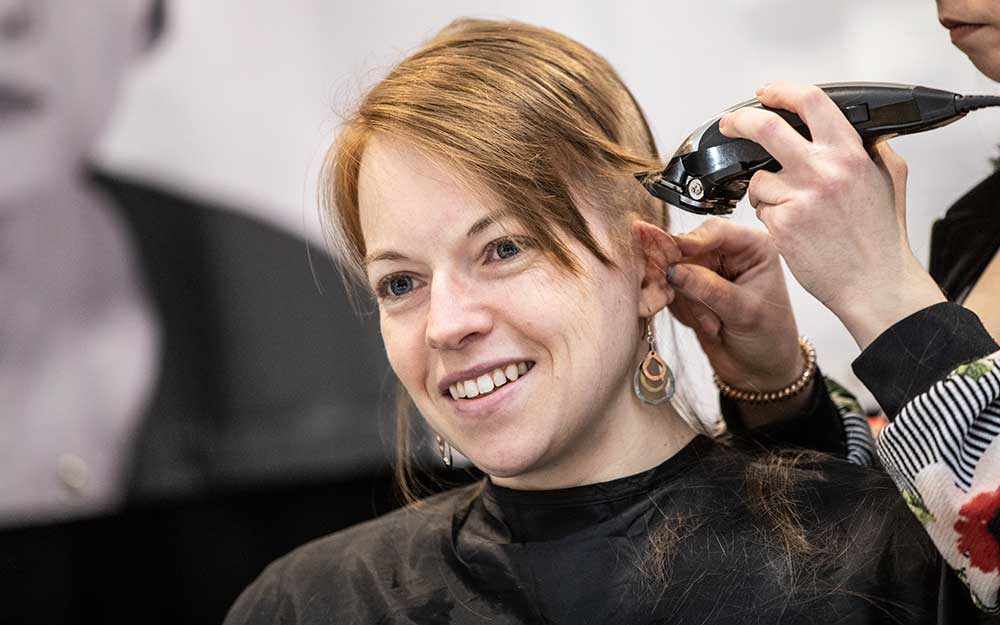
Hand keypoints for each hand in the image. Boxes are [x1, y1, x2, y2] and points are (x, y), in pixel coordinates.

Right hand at [634, 219, 805, 401]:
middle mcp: (728, 253)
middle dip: (689, 281)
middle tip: (699, 307)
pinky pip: (672, 293)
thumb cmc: (769, 337)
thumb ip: (708, 288)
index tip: (673, 255)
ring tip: (716, 325)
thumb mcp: (744, 312)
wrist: (760, 370)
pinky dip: (685, 312)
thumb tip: (673, 269)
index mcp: (752, 246)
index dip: (691, 240)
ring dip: (691, 303)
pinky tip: (708, 326)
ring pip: (675, 273)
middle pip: (688, 249)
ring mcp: (707, 271)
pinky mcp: (691, 291)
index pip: (715, 231)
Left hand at [718, 81, 944, 348]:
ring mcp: (801, 197)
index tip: (766, 93)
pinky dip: (769, 217)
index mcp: (851, 154)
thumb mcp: (889, 181)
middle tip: (729, 124)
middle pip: (766, 127)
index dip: (782, 91)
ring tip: (791, 210)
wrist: (876, 285)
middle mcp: (825, 170)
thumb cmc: (881, 241)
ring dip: (764, 191)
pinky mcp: (783, 224)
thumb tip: (862, 131)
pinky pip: (760, 209)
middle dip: (740, 121)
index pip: (812, 102)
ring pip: (759, 178)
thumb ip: (873, 150)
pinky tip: (793, 231)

·····

### Action item
Search the entries for the word "thumb". Copy every line where it occurs.

### Response to the exercise
thumb cmc: (769, 337)
thumb ip: (708, 288)
thumb mcp: (744, 312)
thumb tip: (673, 269)
thumb mcp: (889, 181)
thumb cmc: (881, 241)
thumb tip: (862, 131)
thumb ip: (873, 150)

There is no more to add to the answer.